In the nearby village of Kornidzor, refugees who were being processed said they did not believe they could be safe under Azerbaijani rule and did not expect ever to be able to return home.
The Armenian government said in a statement on Sunday that hundreds of the refugees had already been provided with government-funded housing.
But it has not released a clear plan of how it could cope with an influx of people.

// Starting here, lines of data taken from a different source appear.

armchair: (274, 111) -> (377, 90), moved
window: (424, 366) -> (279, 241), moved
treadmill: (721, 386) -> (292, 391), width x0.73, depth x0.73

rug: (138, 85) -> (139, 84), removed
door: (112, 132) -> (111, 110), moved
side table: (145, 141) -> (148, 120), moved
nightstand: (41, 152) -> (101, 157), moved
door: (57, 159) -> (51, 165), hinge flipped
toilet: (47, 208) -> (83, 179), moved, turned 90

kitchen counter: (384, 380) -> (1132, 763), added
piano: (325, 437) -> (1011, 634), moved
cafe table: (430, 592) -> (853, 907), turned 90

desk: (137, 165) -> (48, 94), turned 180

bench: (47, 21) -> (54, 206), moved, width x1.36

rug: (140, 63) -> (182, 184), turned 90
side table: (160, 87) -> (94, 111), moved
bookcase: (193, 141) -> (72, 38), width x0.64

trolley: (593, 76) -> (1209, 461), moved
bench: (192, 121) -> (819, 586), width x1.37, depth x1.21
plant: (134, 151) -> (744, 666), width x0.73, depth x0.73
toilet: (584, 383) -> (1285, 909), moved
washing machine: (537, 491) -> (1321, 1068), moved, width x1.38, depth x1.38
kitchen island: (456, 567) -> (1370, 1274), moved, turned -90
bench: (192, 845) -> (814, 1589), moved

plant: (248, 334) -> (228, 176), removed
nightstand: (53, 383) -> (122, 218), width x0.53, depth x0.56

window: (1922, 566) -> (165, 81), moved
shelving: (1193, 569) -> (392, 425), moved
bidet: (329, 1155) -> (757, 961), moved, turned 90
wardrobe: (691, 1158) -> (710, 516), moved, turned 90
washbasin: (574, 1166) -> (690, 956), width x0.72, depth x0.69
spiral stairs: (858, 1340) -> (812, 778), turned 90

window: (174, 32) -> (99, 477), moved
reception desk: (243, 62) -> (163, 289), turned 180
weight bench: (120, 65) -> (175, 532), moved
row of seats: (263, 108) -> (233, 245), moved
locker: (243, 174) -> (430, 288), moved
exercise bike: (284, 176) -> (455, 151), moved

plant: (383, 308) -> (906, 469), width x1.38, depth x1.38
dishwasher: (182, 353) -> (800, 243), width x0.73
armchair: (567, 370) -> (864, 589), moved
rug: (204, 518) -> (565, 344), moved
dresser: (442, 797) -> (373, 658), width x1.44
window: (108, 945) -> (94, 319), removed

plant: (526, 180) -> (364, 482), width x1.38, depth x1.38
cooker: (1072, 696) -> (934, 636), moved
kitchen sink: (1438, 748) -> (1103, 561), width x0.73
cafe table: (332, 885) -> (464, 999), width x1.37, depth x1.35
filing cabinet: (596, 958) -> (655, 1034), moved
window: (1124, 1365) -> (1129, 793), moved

Prime Minister Nikol Pashinyan announced last week that plans were in place to look after up to 40,000 refugees.
Armenians the media has spoken to have said they are prepared to take refugees into their homes.
Meanwhile, more than 140 people have been arrested in Yerevan on Monday following the latest anti-government protests, according to local media quoting the country’s interior ministry.
The Tass news agency said special forces had begun detaining demonstrators who blocked roads in Yerevan.
Police were also stationed outside the main government building, which houses the prime minister’s offices and which demonstrators have been trying to break into.
Protests first broke out last week over the government’s handling of the crisis in Nagorno-Karabakh.
Mr Pashinyan has been accused of granting too many concessions to Azerbaijan and there are calls for his resignation.
The Armenian separatist forces in the territory agreed to disarm on Wednesday, following a lightning-fast Azerbaijani military offensive.
Armenia has repeatedly said a mass exodus from the region would be the fault of the Azerbaijani authorities.
In a TV address on Sunday, Mr Pashinyan said many inside the enclave would “see expulsion from the homeland as the only way out” unless Azerbaijan provided “real living conditions” and “effective mechanisms of protection against ethnic cleansing”.
He repeated that his government was prepared to “lovingly welcome our brothers and sisters”.